We have a pair of pigeons who have visited our garden for a number of years, not sure if it's the same pair each year but they always sit in the same place on the fence and in the tree. This year we were worried as one was always on its own sitting on the fence, this went on for a few weeks, but eventually another one joined it again. We wondered if maybe one was on the nest all this time, or the other option could have been one had died and then a new mate had come along. We now have what appears to be one adult and 4 young visiting daily. I have looked online about pigeons and it says they only ever lay 2 eggs at a time. The young ones look quite big. How long do the young stay with the parents once out of the nest? And is it unusual to see 4 young? Also yesterday they were in the tree and two of them had their wings over one another as if they were cuddling, a third one then jumped on top and spread it's wings over both of them. What is this behaviour?


----------



## Phoenix24 (Apr 6, 2013)

I'm assuming you are talking about woodpigeons?

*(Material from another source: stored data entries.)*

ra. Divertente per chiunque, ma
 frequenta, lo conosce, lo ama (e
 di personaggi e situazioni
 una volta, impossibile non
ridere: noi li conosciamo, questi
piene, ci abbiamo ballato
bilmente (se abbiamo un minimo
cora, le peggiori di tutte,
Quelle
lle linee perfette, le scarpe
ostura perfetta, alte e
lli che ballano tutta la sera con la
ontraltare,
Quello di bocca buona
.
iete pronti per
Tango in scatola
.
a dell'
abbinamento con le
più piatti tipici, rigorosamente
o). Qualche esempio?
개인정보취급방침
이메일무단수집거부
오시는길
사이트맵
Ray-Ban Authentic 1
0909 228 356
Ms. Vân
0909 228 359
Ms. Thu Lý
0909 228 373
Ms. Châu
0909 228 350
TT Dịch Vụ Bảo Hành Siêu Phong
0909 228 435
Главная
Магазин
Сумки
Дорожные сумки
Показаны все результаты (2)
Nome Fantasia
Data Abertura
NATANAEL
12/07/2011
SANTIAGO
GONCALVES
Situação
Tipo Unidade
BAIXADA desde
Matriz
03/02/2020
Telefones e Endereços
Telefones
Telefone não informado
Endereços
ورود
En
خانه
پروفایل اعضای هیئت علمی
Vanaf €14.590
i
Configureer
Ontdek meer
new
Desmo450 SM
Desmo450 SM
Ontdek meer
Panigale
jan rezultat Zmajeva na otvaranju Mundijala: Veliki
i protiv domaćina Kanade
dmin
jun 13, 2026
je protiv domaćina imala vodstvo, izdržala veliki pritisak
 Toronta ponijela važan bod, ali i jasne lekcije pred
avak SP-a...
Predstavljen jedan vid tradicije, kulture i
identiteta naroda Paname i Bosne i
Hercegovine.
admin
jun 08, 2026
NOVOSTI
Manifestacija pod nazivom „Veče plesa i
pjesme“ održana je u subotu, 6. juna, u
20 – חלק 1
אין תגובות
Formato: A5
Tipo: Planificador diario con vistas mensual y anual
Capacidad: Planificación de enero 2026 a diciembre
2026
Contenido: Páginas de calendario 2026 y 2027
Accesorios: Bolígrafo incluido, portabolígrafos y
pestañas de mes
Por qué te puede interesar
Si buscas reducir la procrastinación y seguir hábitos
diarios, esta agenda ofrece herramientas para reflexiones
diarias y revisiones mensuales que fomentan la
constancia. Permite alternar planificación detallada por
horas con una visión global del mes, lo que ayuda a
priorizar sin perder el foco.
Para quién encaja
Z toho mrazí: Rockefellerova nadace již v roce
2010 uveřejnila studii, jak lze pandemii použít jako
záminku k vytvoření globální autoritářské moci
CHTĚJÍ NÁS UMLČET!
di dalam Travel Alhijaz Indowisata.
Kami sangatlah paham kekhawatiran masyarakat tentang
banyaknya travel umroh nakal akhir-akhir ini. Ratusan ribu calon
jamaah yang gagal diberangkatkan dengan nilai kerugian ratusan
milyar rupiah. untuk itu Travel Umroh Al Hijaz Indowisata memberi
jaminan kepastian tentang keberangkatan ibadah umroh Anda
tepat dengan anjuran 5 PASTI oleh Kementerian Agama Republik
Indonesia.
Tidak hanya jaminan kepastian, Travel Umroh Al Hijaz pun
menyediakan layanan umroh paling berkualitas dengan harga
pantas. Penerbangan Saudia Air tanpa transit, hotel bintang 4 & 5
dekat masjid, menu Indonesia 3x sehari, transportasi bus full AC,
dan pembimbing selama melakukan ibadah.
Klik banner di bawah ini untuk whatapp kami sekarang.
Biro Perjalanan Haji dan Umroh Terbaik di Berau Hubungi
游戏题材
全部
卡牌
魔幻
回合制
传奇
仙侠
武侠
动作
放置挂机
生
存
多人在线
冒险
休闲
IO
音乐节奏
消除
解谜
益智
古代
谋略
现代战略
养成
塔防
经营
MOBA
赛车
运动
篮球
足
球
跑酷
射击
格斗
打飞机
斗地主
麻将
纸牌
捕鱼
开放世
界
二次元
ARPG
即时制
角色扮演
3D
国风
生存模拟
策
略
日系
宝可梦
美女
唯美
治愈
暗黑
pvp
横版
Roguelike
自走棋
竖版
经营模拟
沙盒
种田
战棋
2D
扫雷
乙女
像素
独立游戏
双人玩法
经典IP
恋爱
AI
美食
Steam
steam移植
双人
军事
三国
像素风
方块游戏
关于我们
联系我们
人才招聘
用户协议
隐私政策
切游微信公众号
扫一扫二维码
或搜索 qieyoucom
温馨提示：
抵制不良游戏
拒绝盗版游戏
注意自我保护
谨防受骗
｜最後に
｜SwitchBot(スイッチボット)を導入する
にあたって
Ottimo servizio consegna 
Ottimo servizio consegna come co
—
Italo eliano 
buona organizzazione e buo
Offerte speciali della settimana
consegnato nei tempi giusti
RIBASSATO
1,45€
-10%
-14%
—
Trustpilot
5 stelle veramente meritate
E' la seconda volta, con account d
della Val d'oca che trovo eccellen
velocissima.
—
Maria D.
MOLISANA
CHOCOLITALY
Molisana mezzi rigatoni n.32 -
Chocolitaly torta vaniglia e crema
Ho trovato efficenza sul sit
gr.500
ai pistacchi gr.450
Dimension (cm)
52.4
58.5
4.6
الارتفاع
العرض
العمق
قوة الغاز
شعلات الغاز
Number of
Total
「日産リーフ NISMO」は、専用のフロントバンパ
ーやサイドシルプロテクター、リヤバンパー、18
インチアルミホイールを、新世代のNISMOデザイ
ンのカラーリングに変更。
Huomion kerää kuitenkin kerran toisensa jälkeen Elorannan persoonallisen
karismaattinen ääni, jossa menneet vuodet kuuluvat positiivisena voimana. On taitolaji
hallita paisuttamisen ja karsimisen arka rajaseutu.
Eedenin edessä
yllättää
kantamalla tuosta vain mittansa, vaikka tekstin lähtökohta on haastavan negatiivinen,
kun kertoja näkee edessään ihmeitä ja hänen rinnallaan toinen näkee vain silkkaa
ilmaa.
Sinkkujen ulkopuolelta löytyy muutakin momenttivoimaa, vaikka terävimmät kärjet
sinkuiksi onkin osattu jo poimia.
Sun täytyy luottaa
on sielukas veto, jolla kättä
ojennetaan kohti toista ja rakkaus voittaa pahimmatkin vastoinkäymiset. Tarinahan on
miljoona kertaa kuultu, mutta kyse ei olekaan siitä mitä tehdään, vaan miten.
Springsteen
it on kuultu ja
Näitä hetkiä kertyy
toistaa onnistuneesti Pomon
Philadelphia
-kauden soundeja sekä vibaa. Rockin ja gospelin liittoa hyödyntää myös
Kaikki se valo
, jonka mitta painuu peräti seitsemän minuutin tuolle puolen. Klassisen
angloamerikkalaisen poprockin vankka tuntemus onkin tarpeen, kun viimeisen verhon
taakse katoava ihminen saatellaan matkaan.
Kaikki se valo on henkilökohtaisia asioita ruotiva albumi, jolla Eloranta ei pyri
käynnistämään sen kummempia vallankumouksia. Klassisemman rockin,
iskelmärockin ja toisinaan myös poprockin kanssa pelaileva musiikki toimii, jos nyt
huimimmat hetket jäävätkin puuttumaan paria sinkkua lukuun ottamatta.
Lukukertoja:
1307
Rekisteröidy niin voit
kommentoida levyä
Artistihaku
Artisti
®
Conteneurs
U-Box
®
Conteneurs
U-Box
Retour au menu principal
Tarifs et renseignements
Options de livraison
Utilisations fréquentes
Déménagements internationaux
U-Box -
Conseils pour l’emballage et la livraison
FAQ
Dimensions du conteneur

It's likely that during the period where you only saw one bird that the other was indeed sat on the nest.

Woodpigeons are prolific breeders and will carry on nesting throughout the year, only stopping briefly, it seems, during the coldest winter months (though they supposedly only rear two broods a year per pair). They do only lay two eggs at a time, and often only one of those chicks will survive to fledge. 

It's possible that perhaps two young from a previous brood are still hanging around the territory, or perhaps young from a nearby pair are also hanging around. I have three pairs that regularly use our garden, and often see chicks from different broods in the garden at the same time. At the moment there are two well grown youngsters that seem to be loosely following one set of adult birds around, and another pair have a much younger baby still begging off them.

It's also possible, judging by what you have described, that one particularly successful male has landed himself two females, and has sired two young per female at the same time. I can't say for certain that this is as yet unheard of, perhaps its been seen before - but if so its very rare because from what is generally known about woodpigeons is that they are monogamous, and pairs can stay together for many years. They are also quite territorial and do fight with each other when their territories overlap (as mine do).

The other possibility is that you were watching two males fighting over a female, with one male trying to guard her by shielding her with his wings (the other male trying to but in perhaps underneath).


----------